This week I’m going to talk about the art of Windforge and the world and cultural framework that it is based on.
We have a few high level goals for our art:
Represent and support the gameplay: You might be able to argue that this is the most important purpose of the art. The art and animations should clearly represent what is going on in the game, and important objects should be easily identifiable and easy to learn. Function is also an important part of Windforge, so you will find that much of what you see in the game will serve a gameplay or implied purpose.
Represent the world and culture of Windforge: Windforge will be based in a rich and interesting world to explore and experience, and it is important that the art reflects this. Much of the fashion and technology of the game derives its inspiration from dieselpunk, and as a result much of the art will be dieselpunk inspired. I’ll write a bit more on how dieselpunk was chosen below. I’m also interested in exploring the contrast between the natural environment and human-made technology, and I believe the art will be a great way to show this.
High quality and easily recognizable: The art of Windforge will probably be the first thing that people will see and notice in the game. I would love it if people are able to instantly recognize our game just by looking at a screen shot. We also believe that the art style will help distinguish us from other games in this genre. This is part of the reason that we chose to use a hand drawn 2D art style over a rendered and lit up 3D. (Not to mention that it probably helps keep our costs down.) Personally, I love hand drawn art in games, and I also love that the final game will likely look very close to our concepts because the art is hand drawn.
I have a confession to make. I didn’t know what dieselpunk was before I started designing this game. We originally chose steampunk for our framework to design Windforge’s technology, culture, art, etc. We felt that steampunk fit well with the do-it-yourself, inventor, and crafting culture, that we wanted to portray in the game. (Please refer to the links section at the bottom for more information about steampunk and dieselpunk.)

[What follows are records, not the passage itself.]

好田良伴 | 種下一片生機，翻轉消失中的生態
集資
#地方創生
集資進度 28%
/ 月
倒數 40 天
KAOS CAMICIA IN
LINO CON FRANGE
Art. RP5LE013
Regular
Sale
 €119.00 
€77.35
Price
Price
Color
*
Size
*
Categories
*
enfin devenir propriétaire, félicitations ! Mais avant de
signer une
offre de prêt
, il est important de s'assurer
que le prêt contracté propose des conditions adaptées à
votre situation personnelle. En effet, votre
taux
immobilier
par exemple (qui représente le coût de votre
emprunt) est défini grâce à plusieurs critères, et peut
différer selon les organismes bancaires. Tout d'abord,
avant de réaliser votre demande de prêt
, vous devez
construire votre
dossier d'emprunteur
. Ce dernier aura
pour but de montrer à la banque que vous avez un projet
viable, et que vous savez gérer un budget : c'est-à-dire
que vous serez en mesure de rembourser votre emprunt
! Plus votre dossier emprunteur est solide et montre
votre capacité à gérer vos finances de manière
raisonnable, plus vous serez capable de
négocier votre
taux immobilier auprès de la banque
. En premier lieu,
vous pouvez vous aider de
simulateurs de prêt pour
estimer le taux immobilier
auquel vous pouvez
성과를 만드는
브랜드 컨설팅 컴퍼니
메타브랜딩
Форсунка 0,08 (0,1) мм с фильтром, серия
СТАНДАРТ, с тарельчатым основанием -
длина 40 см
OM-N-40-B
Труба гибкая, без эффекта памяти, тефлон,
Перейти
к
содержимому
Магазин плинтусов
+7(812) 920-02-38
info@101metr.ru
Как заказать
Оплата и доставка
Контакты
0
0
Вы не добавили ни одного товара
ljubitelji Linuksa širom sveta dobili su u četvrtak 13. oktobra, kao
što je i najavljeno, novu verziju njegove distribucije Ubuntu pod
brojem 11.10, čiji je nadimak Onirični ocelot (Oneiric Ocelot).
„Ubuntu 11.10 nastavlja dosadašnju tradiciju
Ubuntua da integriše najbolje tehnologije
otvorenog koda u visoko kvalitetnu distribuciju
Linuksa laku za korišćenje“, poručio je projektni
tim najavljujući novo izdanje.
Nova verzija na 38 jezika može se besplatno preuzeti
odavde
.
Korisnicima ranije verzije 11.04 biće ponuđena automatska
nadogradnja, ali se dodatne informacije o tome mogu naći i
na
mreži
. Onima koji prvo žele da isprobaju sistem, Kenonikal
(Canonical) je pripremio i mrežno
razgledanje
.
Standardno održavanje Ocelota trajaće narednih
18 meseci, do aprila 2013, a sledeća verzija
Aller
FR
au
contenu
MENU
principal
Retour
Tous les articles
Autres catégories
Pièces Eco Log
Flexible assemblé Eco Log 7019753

However, in our early concepts based on steampunk, I always found that what I was seeing wasn’t quite right and I didn’t know how to articulate it properly. I wanted something kind of like steampunk but grittier and more down to earth. An inside joke around the office even started that we need to “make it 30% dirtier”. Eventually, I was introduced to dieselpunk and I thought it was a perfect framework to design the game.
This choice also helped constrain and refine the objects and technology found in the game, which in turn affected the gameplay. I believe we found ourselves in a feedback loop between the art, game world, and gameplay, where everything inspires, constrains, and supports everything else. I think this synergy will show, and I hope it will help create something special that people will love.